Essentials of this platform are:

* Easy distribution: It should be easy to push out modules to the platform.

* Easy forking: It should be easy to fork modules, to apply patches and to send patches back. Using something like git or mercurial is a must.

* Reviews and a reputation system: The platform should have reviews, but also reputation, something like Stack Overflow's excellent reputation system. I.e. a system where helpful developers are rewarded for their hard work.

* Search and discovery: It should be easy to find modules you are looking for and to compare modules. If I am looking for a template library, then I might want to sort template libraries by how many others are using them or by a developer's reputation.

* Fully integrated into the language: This platform should be fully included in the language and ship with the language. The signup process to get on the platform should be very easy.

* Trac like features included: This platform should include tickets, timeline of changes and a basic wiki.

Most of these pieces are partially implemented, especially in products like GitHub and BitBucket. What is needed is a much better integration with the languages. The bottom line is that languages should embrace "social programming" and implement a platform similar to GitHub/BitBucket that enables developers for easy collaboration.

from http://amix.dk/blog/post/19475

masklinn · on Dec 20, 2011

> Essentials of this platform are:

I think most of your ideas are wrong, and are in fact what hamper pypi: the desire to have everything built in.

You mention CPAN, the CPAN ecosystem has most of the features you describe, but virtually none of these come from CPAN itself. Instead, they come from what people have built on top of and alongside CPAN, CPAN mostly hosts package data and metadata and provides the core on which everybody else can build useful services (search engines, bug trackers, comments systems, testing/CI systems, CPAN.pm/CPANPLUS, etc...)

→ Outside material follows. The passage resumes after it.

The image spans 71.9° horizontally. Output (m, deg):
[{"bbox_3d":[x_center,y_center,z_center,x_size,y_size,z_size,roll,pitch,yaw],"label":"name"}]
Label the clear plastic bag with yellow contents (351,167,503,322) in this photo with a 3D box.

Pypi has made huge progress in the "search & discovery" category not from improvements to pypi but from `pip` being separately created. Pypi tried to add reviews and reputations, it stank and was removed.

> A language's standard library should be a democracy where the best and most used libraries win

No, a standard library is a core of broadly useful batteries, just because "Rails" or "LXML" are very popular does not mean they belong anywhere near a standard library.

tmcw · on Dec 20, 2011

Nah. Making a nicer, more informative npmjs.org is totally doable and likely an eventuality.

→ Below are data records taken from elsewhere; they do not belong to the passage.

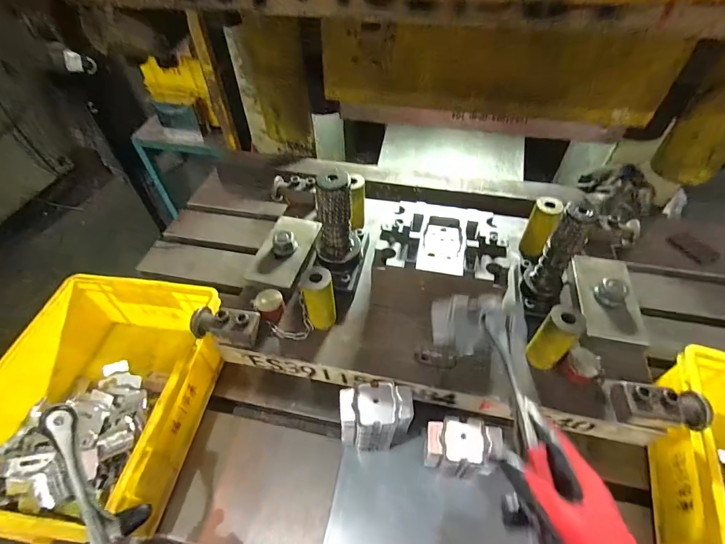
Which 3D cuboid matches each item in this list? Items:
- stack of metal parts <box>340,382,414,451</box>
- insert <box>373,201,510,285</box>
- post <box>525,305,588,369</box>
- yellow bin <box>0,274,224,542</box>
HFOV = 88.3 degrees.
[{"bbox_3d":[0.018,0.209,0.518,0.089,0.138,0.053,3,49,4],"label":"stack of metal parts"},{"bbox_3d":[0.113,-0.048,0.523,0.173,0.030,0.125,10,50,9],"label":"insert"},{"bbox_3d":[0.240,0.083,0.467,0.038,0.091,0.041,-34,57,-26],"label":"post"},{"bbox_3d":[-0.375,0.182,0.550,0.256,0.129,0.333,6,49,6],"label":"yellow bin"}]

Making a package manager that only occasionally triggers the rage of picky programmers is one heck of an accomplishment.

maxogden · on Dec 20, 2011

In practice (for developers that write javascript well) it takes about 10 seconds of glancing through node package code on github to determine quality.

zgohr · on Dec 20, 2011

Talk about an excellent problem to be running into.

mikl · on Dec 20, 2011

Yes, this is truly a good kind of problem to have – but a problem none the less :)

mcantelon · on Dec 20, 2011

#nodejs irc.freenode.net

If the Github watch count for a Node module can't help you pick, just ask the hundreds of people who are always in the IRC channel.

In the Drupal world someone who proposes a module that duplicates an existing module that does things badly can be blocked. That's a bad policy because one size fits all leads to wearing burlap sacks.

The fact that npm is not a planned economy is brilliant. If you want to add ratings, etc., npm is backed by CouchDB and thereform ridiculously each to build upon. In addition to being able to freely read npm repo info, you can also extend package.json info with your own fields. I remember when drupamodules.com came out, providing a solution for rating Drupal modules (something drupal.org still doesn't have, AFAIK). The guy who made it got grief for not making something blessed by the mothership.

As an example of how CouchDB helps make npm awesome, wanna find every field used in npm package.json files? Boom (thanks to Isaac S for this tidbit)!

http://registry.npmjs.org/-/fields?group=true

krisroadruck · on Dec 20, 2011

This is the same type of thing that soured me on python. Choice overload.